Entries shown:

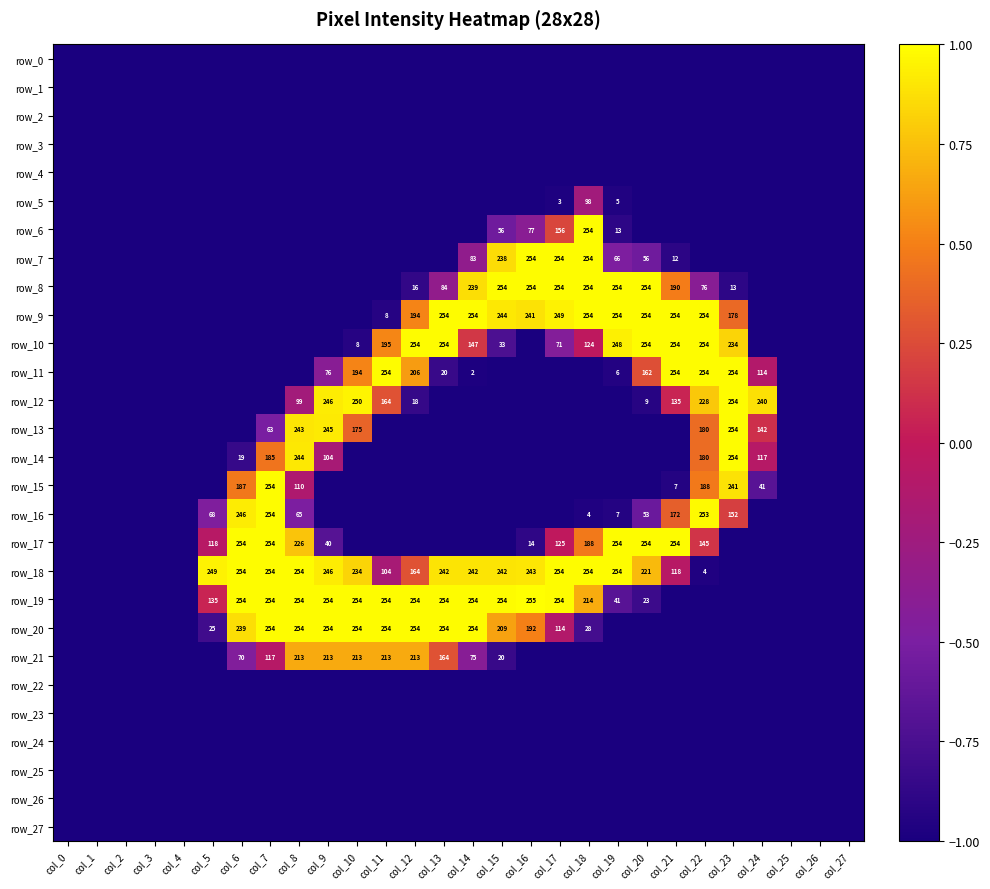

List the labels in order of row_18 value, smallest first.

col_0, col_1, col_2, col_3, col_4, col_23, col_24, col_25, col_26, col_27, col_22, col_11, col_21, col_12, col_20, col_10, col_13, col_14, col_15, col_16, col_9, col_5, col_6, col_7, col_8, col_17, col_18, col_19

---

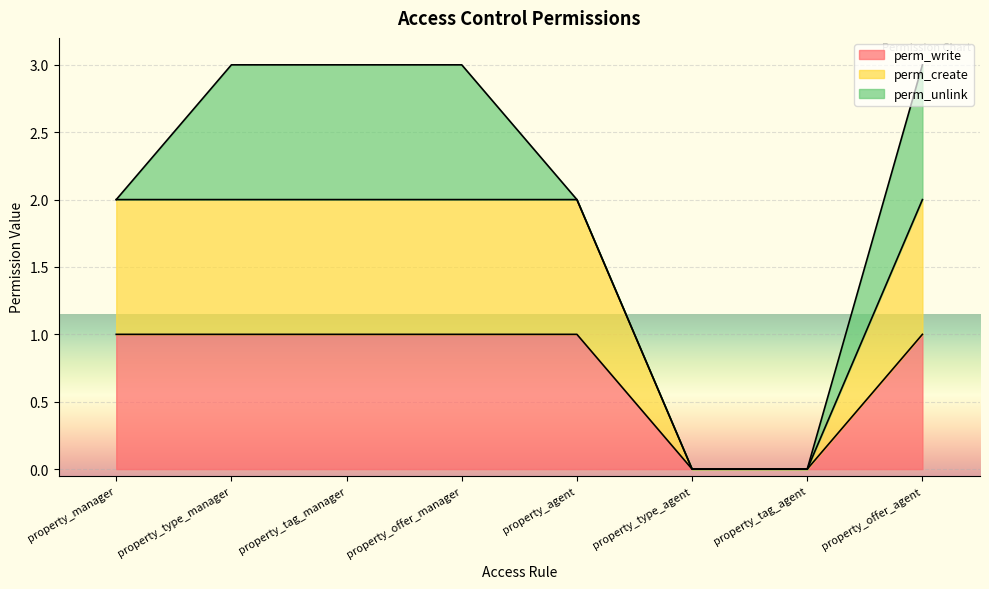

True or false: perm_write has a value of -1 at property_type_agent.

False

* * *

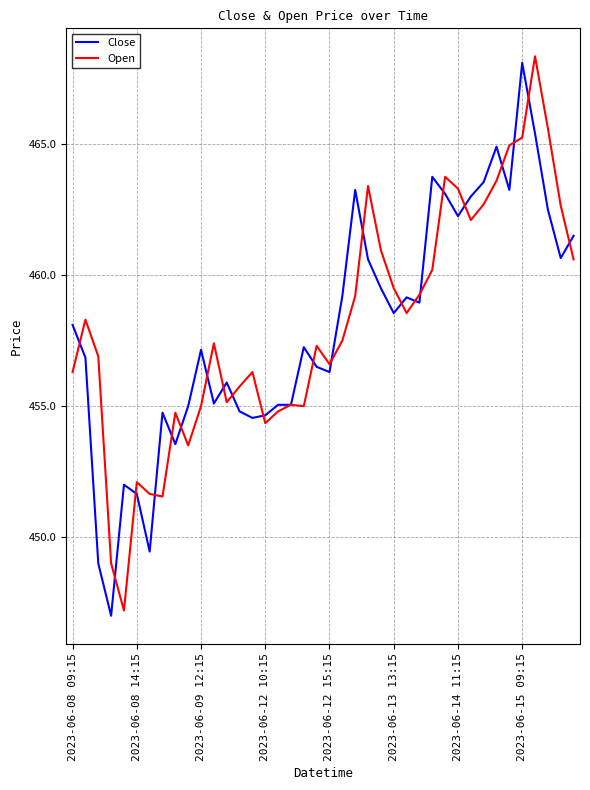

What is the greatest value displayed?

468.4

Your assignment: Please locate every line in the records containing the string "value" and copy each of those lines, treating uppercase and lowercase letters as different.

Written answer:
List the labels in order of row_18 value, smallest first.
True or false: perm_write has a value of -1 at property_type_agent.
What is the greatest value displayed?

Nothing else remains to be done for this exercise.